Everything but fine art

By Tang Hsiang-yi  /  Staff reporter

Sun, Jan 05, 2014 - Page 12

Sixty paintings from the Boston-based Museum of Bad Art (MOBA) are currently on display at the Huashan 1914 Creative Park. Created not by acclaimed artists but ordinary people, these works boast oddities, absurdities or simply ugliness — qualities that are equally as eye-catching as exquisite fine art.

The museum numbers more than 600 pieces in its permanent collection, many of them purchased from thrift shops, yard sales and secondhand stores. Part of the collection was donated by its creators, while some were retrieved from rubbish bins.

To be accepted by MOBA, the work must be original, have had no prior appearance in a museum or gallery, and possess a certain attention-grabbing quality.

For example, Mama and Babe — a half-length portrait of two females with rigid facial contours — screams contrasting colors of red and green. Its title suggests that the figures are mother and daughter, and the explanatory panel indicates that the mother is a parody of a former US first lady.

Poor execution of artistic expression doesn’t guarantee a ticket to MOBA’s collection. Pablo Presley was selected for showcasing a version of Elvis Presley that’s different from the typical Elvis-in-black-velvet portraits found in many souvenir shops, says the exhibition catalog. The creator of this painting, Bonnie Daly, had taken another approach, interpreting the King of Rock ‘n’ Roll in the style of Pablo Picasso.

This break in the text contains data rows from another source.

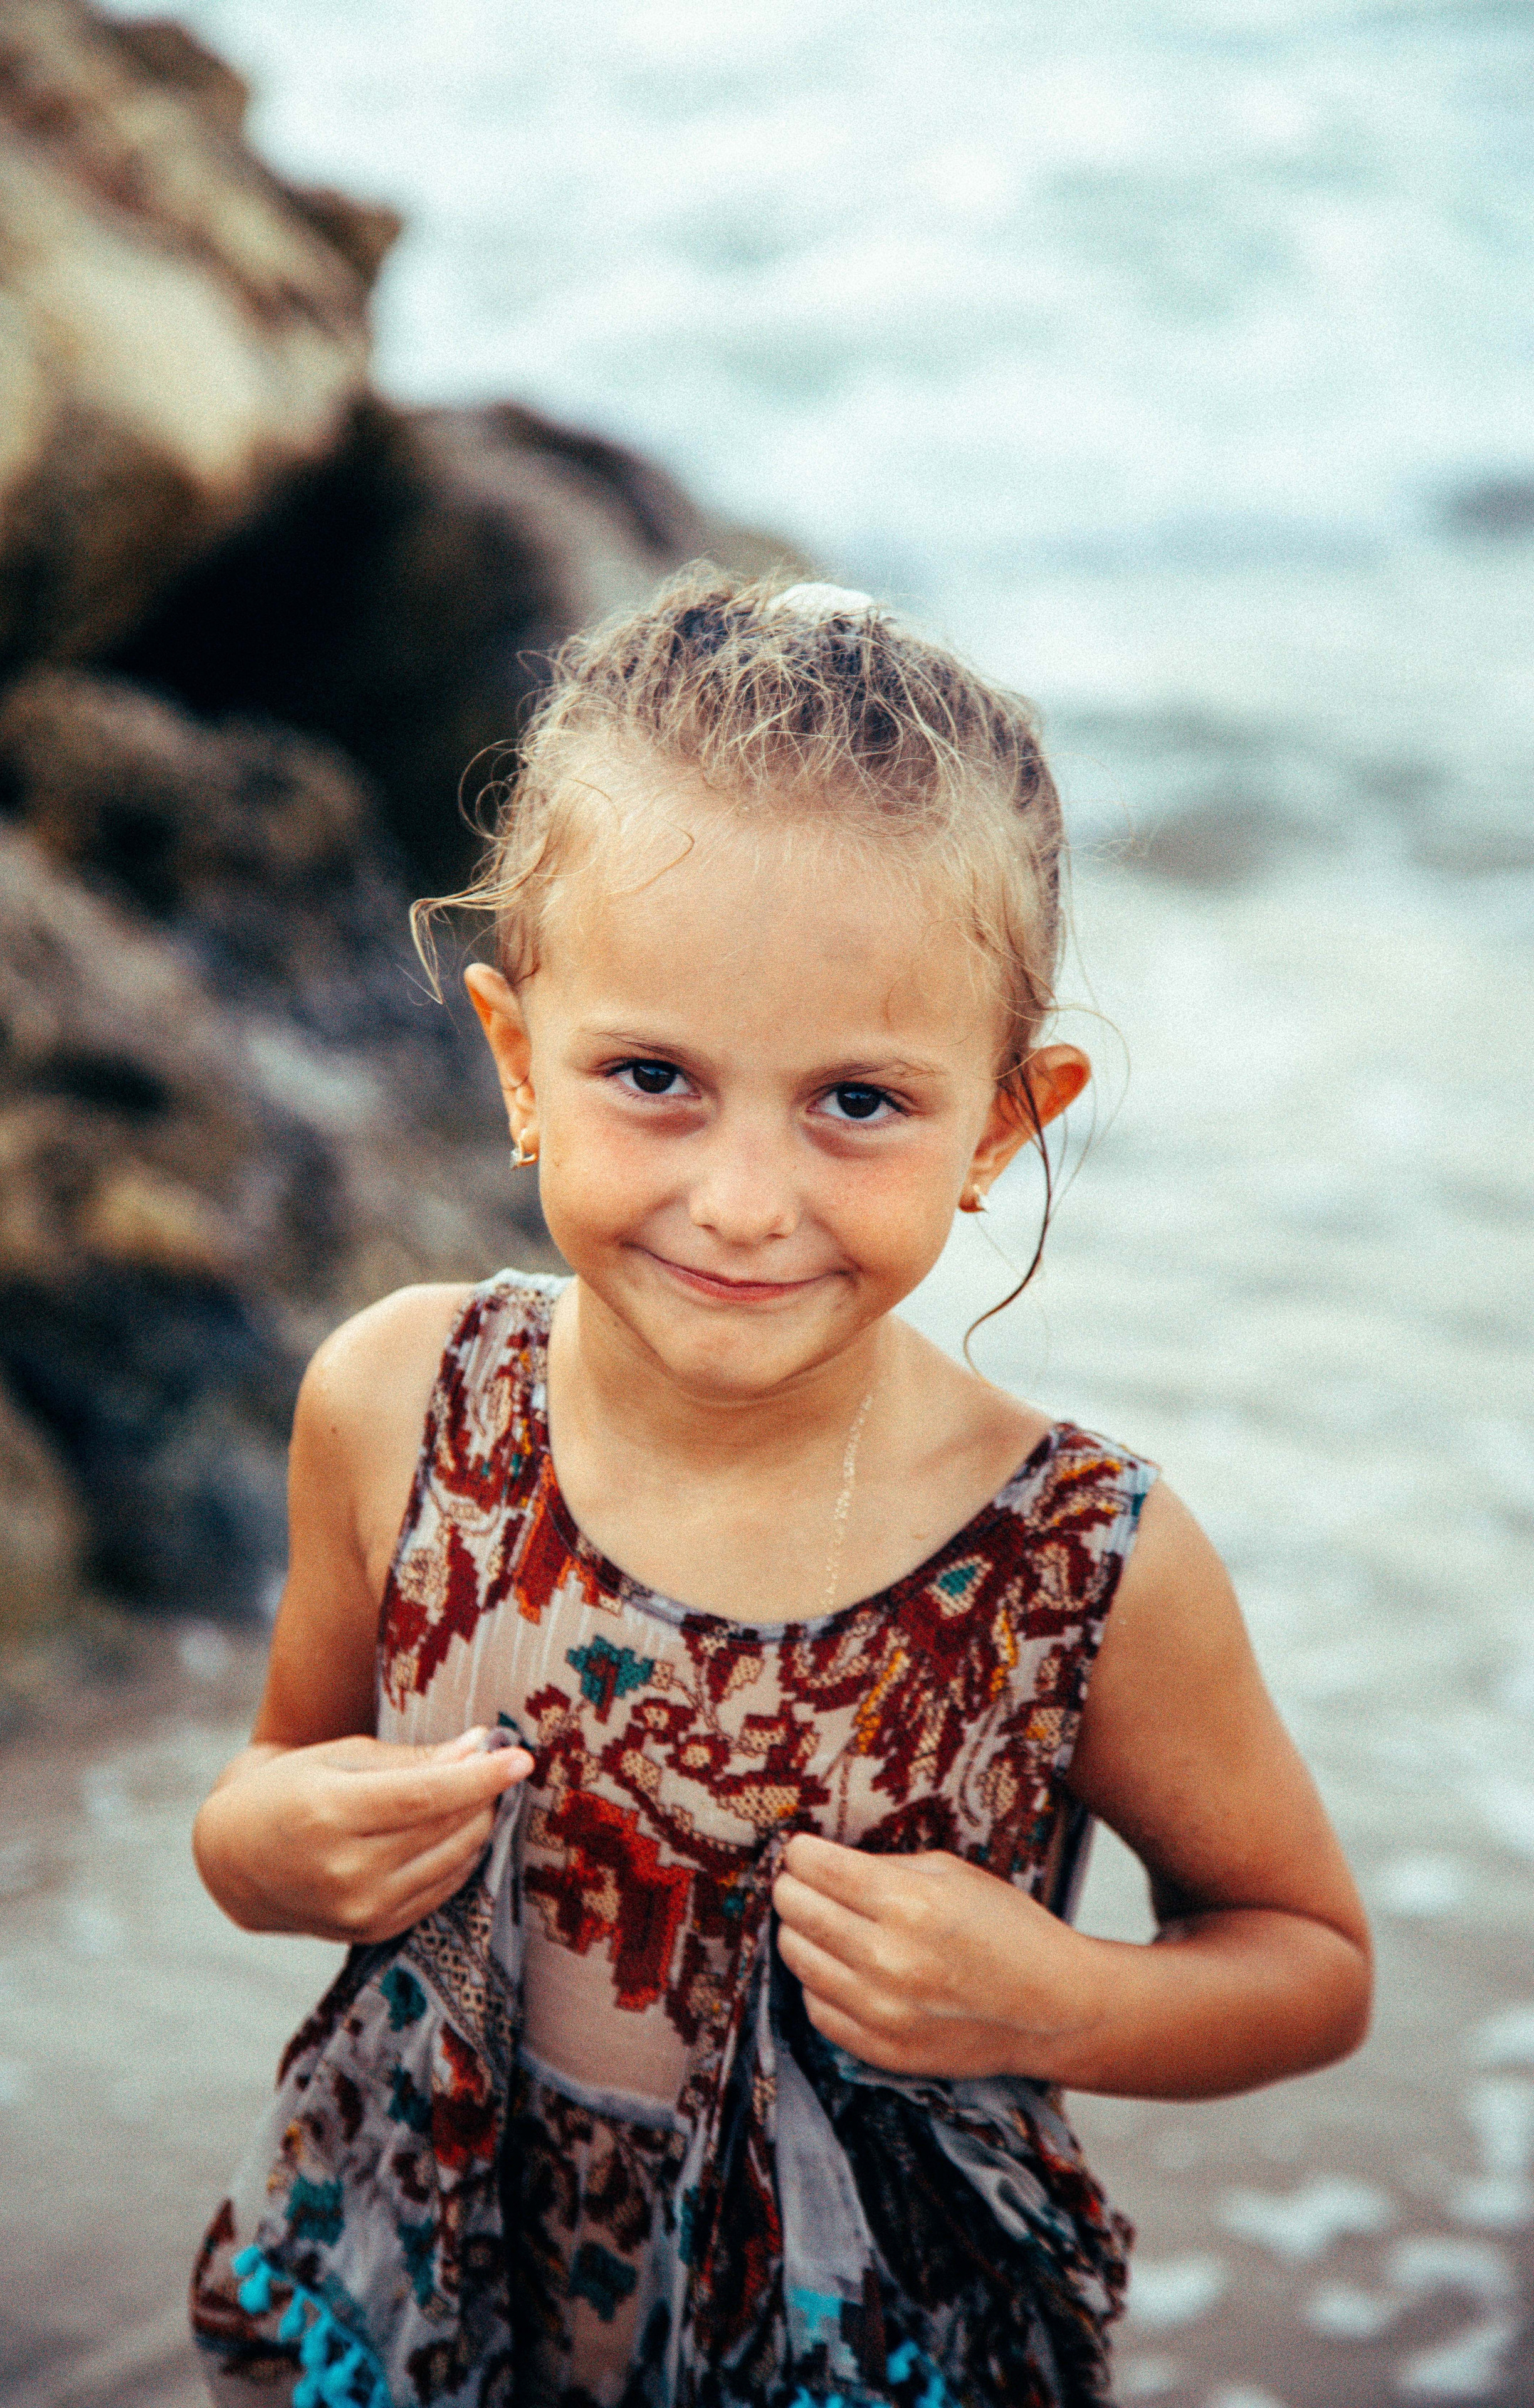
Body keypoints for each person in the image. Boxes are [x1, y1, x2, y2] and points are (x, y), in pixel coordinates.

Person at [188, 570, 1372, 2408]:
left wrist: (1061, 1999)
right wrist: (264, 1848)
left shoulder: (1077, 1562)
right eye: (653, 1076)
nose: (744, 1202)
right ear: (518, 1062)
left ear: (1002, 1121)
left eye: (857, 1104)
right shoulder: (402, 1403)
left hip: (860, 2348)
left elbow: (1306, 1964)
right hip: (419, 2292)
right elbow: (274, 1782)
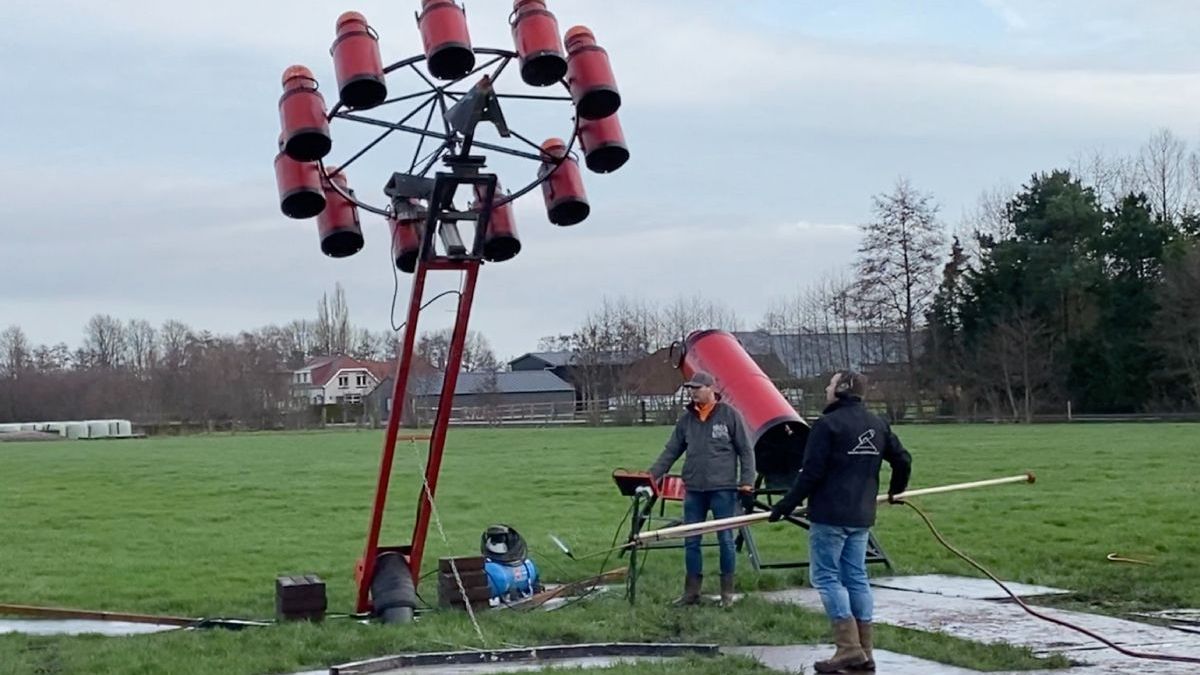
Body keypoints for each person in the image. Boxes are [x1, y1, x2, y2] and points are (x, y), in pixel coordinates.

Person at [768, 370, 912, 673]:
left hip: (830, 516)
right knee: (856, 577)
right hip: (861, 516)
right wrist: (896, 490)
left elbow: (811, 474)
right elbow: (903, 460)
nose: (826, 388)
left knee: (826, 578)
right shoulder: (877, 424)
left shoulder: (827, 425)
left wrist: (784, 505)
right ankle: (864, 652)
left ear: (843, 390)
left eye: (831, 384)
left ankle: (848, 649)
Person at [648, 370, 756, 608]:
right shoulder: (686, 419)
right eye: (691, 388)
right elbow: (671, 451)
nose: (693, 392)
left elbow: (746, 451)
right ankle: (691, 593)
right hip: (694, 489)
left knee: (726, 540)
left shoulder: (730, 416)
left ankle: (727, 593)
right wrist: (650, 477)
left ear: (711, 388)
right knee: (691, 541)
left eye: (697, 388)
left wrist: (747, 483)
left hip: (723, 489)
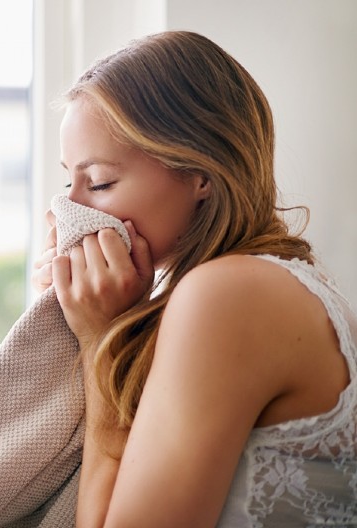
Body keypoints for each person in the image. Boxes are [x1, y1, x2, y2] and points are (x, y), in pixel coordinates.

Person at [31, 31, 357, 526]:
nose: (70, 208)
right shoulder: (262, 282)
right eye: (67, 181)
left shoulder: (229, 294)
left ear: (200, 174)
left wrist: (99, 339)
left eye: (99, 181)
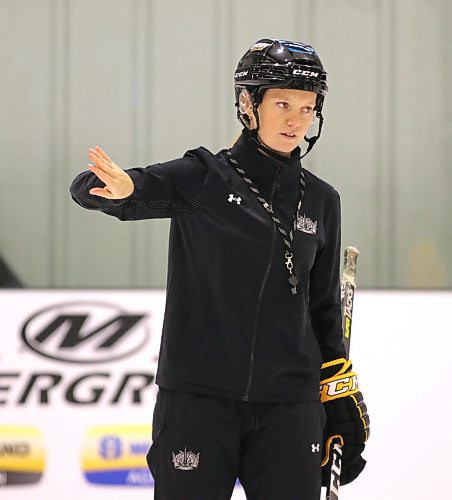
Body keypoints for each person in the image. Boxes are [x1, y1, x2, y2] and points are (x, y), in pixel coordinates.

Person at [70, 38, 369, 500]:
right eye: (284, 103)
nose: (296, 119)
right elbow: (113, 189)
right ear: (249, 104)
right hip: (198, 401)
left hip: (290, 406)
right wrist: (124, 189)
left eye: (308, 107)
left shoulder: (323, 201)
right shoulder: (204, 178)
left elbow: (326, 312)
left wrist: (338, 394)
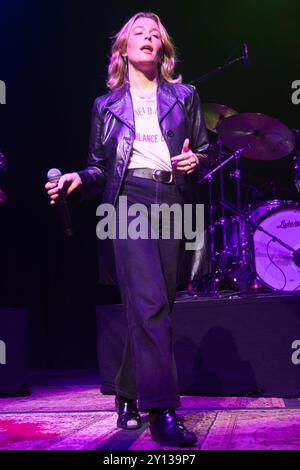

Some paintings look like nothing special until closer examination. Red Rose Serenade features a piano keyboard with incorrectly arranged keys — an oddity that begs an observant eye to detect it.

The exhibition includes several imitations of masterpieces. Badminton Anyone? vaguely resembles 18th-century French painter Jean-Baptiste-Simeon Chardin’s Girl with Shuttlecock in terms of composition. But Badminton Anyone? features a boyish-looking woman and a modern-day racquet that stray from the original big-time, and its far-from-competent technique evokes a smile.

Even though MOBA seems to imply there’s a such thing as “bad art,” its underlying message calls for an open-minded spirit in art appreciation. By showing ordinary paintings that were never meant to enter fine art museums or to be displayed in public, MOBA questions what qualifies as art. Amateur artists may lack the sophisticated drawing skill of professionals, but the value of their works isn’t necessarily lesser.

That being said, many of the explanatory panels in this exhibition illuminate not only how MOBA acquired the work but also provide art commentary, which either leads or limits the viewer’s mind. Instead of including commentary on the panels, curators should have set up a separate section for such information to avoid explaining too much on the spot.

Another problem is that the 60 paintings are categorized into 11 sections based on confusing, often capricious criteria. For instance, paintings in the Poker Area don’t really have anything to do with the card game, but are simply presented on large poker cards. Other sections such as the Furnace Area, Bed Area and Spider Net Area are home to paintings that would otherwise have been burnt, hidden under the bed or covered by a spider net, but the value of grouping paintings in this way was lost for this reviewer. Without this extra layer of meaning imposed on the paintings, MOBA’s message might have been more accessible.